I hit it impossibly hard and I felt my spine shatter like glass. I screamed into the void as tears filled my eyes, a pain unlike any I had ever known surged through me. I wanted it to stop. I needed it to stop. I begged for death.
Death did not come for me.
Another branch did.
My neck slammed into it and whiplashed so hard that I felt it snap in both directions and more tears filled my eyes. The pain intensified tenfold. I wanted to black out. To die. To never feel anything again if it meant escape.
Nothing mattered and I wished only for the sweet release of death.
The ground finally came and I hit it with such a force that it scorched the earth upon which I now laid. I expected it to hurt when I finally landed. But instead there was just a simple relief as my body laid there twisted and mangled.
I had climbed for days, but it felt like minutes; I had fallen for seconds and it felt like an eternity.
I stared up at the sky and into the endless black of this strange world, I saw something far above. It was pure white, perfectly contrasted against the darkness of the night.
It was him, the owl that had tried to warn me of my fate. That wished only to help me and save me from this cruel and twisted outcome.
He looked like he must have been miles away perched in the tree, but somehow, I could see his eyes. Those perfect eyes that contained the universe within them. I watched tears slide out from them and I observed their descent for what felt like ages as they fell towards the earth.
They landed on the ground close to me, and I blinked as they made contact with the soft soil next to me. It was only for a split second. When I opened my eyes the owl was gone.
He had left this world, or perhaps I had left his.
I stared up into the illuminated night sky, now filled with the countless stars that had at one time been hidden away in the eyes of that curious and spectacular creature.
There was thousands of them. Some burning brighter than others. They were a vibrant blue that almost stung my eyes. They were stretched across the sky that was now a canvas for their dazzling display of light.
They were perfect.
I felt at peace.
I closed my eyes and slipped into the release of an eternal black.
END JOURNAL
This journal ls clearly labeled on the back of the cover: It belonged to a one David Atlas.
According to some of the research I did in the library his body was found by a young boy who had been walking in the park alone one afternoon.
The boy claimed to have smelt a fire near some underbrush. He crawled through a small thicket and into a clearing, and came across the body. There was no evidence of a fire of any sort.
The coroner confirmed some of the information that is written here. He said in his report that the body was so destroyed that the bones felt almost like liquid underneath the skin. He was unable to even find one whole bone.
By all accounts with that kind of impact, He should have exploded. But that’s not the strangest part of the report.

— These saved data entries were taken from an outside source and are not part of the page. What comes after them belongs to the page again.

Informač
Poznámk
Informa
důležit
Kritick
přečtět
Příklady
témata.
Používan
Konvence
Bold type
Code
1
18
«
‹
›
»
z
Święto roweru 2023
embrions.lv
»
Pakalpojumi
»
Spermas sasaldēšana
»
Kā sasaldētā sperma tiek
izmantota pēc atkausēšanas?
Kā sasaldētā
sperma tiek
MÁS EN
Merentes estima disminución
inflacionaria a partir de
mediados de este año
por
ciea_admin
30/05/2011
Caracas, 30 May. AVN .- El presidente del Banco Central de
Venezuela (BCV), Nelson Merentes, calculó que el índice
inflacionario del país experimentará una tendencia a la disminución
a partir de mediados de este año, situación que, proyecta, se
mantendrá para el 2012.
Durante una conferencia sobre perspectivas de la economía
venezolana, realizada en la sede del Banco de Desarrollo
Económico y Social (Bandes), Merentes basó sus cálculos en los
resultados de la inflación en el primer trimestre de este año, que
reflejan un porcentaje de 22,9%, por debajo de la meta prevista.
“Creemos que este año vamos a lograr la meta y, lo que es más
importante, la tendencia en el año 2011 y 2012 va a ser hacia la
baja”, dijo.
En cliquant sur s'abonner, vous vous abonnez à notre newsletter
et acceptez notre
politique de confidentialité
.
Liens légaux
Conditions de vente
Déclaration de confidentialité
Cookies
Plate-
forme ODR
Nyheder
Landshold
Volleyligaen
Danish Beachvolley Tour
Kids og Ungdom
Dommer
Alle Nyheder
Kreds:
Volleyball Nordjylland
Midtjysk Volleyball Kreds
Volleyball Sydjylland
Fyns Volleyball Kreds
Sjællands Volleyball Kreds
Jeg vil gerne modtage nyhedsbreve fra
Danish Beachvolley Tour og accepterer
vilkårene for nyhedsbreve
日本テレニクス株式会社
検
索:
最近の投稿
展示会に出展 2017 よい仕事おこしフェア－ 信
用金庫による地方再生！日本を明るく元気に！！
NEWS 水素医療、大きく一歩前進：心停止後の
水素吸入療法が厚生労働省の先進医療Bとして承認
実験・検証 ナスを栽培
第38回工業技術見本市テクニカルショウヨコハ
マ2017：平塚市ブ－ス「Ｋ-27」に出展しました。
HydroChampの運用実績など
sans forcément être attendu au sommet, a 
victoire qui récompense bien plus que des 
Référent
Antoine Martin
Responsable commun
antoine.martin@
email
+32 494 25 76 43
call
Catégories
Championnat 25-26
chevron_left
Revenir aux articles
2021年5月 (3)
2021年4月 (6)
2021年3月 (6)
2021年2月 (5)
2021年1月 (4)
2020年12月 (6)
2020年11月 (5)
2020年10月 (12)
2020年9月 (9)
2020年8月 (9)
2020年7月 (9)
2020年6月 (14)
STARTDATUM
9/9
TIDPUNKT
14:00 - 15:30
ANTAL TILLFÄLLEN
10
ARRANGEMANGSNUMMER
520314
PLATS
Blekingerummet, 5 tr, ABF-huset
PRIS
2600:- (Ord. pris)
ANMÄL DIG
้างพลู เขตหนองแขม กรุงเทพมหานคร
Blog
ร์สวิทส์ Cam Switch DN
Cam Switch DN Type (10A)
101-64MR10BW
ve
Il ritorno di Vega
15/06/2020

The body was completely immaculate. No injuries. At least none that were visible, no dirt, no blood, nothing. Simply a man with liquefied bones and a shattered neck laying in a clearing. Nowhere near anything remotely high enough to cause that level of damage.
Besides the above text there is a myriad of other information here. There are countless sketches of both the animal he described, as well as the tree of incomprehensible length he supposedly scaled.
I am not sure how these sketches are possible considering that this journal supposedly documents the last moments of this man’s life.
Then who or what was making or producing these journals? Why had I been brought here?
I guess I hadn’t been brought here. It was I who took this job, no one to blame but myself.